Introduction to the Normal Distribution

Overview

  • Normal Distribution (also known as Gaussian distribution) is a critical continuous probability distribution.
  • Arises frequently in both theoretical contexts and real-world scenarios.

Key Characteristics

  • Probability Density Function (PDF): Describes the height of the curve at any point x, denoted as f(x).
  • Equation: Important but not frequently used directly in basic applications.
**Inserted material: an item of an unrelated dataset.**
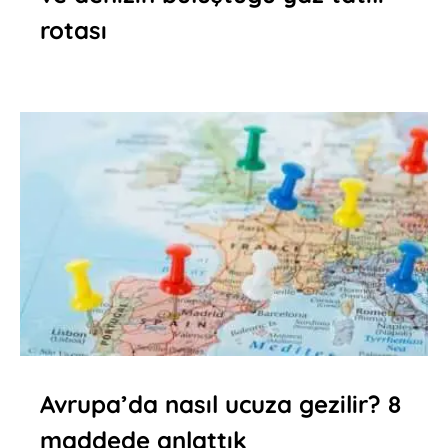
rotası
Avrupa’da nasıl ucuza gezilir? 8
maddede anlattık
Parameters of the Normal Distribution

  • Random Variable X: Can take any finite value.
  • Mu (µ): Mean of the distribution, can also take any finite value.
  • Sigma (σ): Standard deviation, must be a positive value.
    • Variance (σ²): Square of the standard deviation, also positive.

Properties of the Distribution

  • Symmetry: The distribution is symmetric about the mean (µ).
    • Mean (µ) is both the median and the center of the distribution.

Standard Deviation Significance

  • One Standard Deviation: ~68% of data falls within one standard deviation of the mean.
  • Two Standard Deviations: ~95% of data falls within two standard deviations.
  • Three Standard Deviations: ~99.7% of data falls within three standard deviations.

Visual Representation

  • Comparison of Standard Deviations:
    • Red line: Normal distribution with σ_2 (double the σ_1).
    • White curve: Normal distribution with σ_1.
    • Greater σ results in more area under the tails and a lower peak.

Notation

  • If X is normally distributed with mean µ and variance σ², it's denoted as:
    • X ~ N(µ, σ²)
  • Be cautious: different notations may use standard deviation instead of variance for the second term.

Standard Normal Distribution

  • Definition: Normal distribution with mean of 0 and variance of 1.
  • Notation: Z ~ N(0, 1), where Z is a random variable with standard normal distribution.
  • Variance of 1 implies σ = 1.

Practical Applications

  • Probability Calculations:
    • Probabilities are areas under the normal distribution curve.
    • Requires integrating the density function; no closed-form solution.
    • Use of software or standard normal tables recommended for practical computations.